What can we say about $T_n$ when $0\leq \mu<1$? I have some conjectures about $T_n$. If I am not wrong then one can use Slepian's lemma to conclude that $P(X_{(n:n)}>t)\leq P(Y_{(n:n)}>t)$ for $t\in \mathbb{R}$, where $\{Y_i\}_{i=1}^n$ are i.i.d $\chi^2_1$. Though I am not completely sure of this fact. Here is the idea I am thinking about. Let $(W_1, \cdots,W_n)\sim N(0, I_{n\times n})$. By Slepians' lemma we know $P(Z_{(n:n)}> t)\leq P(W_{(n:n)}>t)$. Now I am trying to take square of $Z_{(n:n)}$ and $W_{(n:n)}$. But squaring is not monotone and I am stuck.

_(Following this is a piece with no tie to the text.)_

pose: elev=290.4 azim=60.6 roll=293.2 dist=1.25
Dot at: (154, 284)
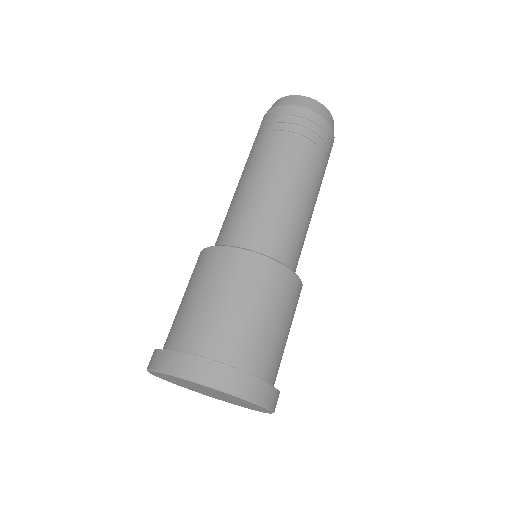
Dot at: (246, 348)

But I believe in asymptotic regime both of them are positive and hence my claim should work.

If this is true then I believe that $P(T_n>2)\to 0$, i.e. heuristically speaking $T_n \leq 2$ in limiting sense.

Any help will be appreciated. Also is any result for general $\Omega$ known? Thanks.